• [Directive]:
Character for character, transcribe the entries below, minus the images.

"""

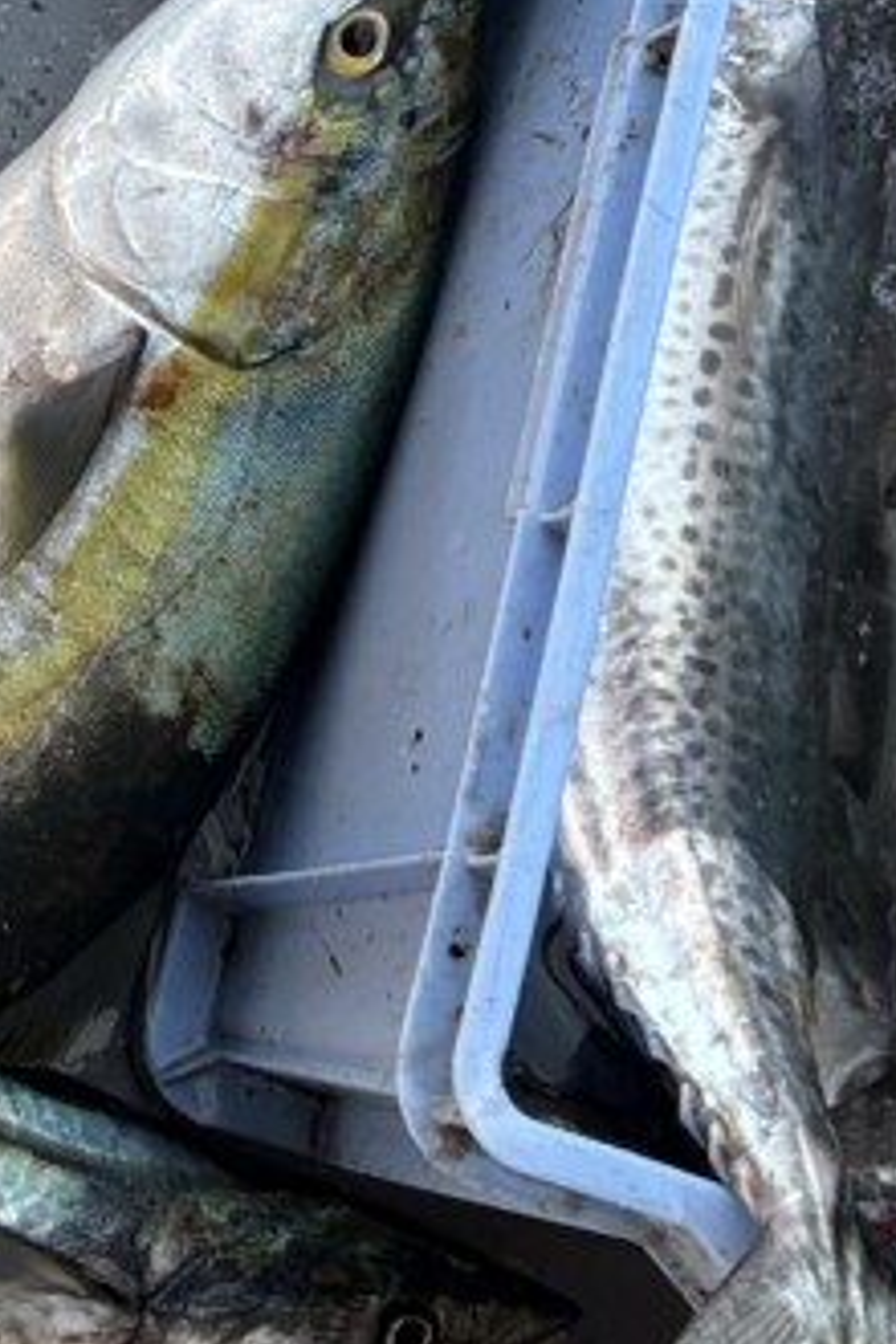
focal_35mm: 82
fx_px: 3061
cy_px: 130
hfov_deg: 16.3
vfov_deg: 24.1
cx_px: -41
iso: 80
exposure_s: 1/122
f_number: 1.6
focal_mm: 5.96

"""

• [Solution to the problem]:
focal_35mm: 82
fx_px: 3061
cy_px: 130
hfov_deg: 16.3
vfov_deg: 24.1
cx_px: -41
iso: 80
exposure_s: 1/122
f_number: 1.6
focal_mm: 5.96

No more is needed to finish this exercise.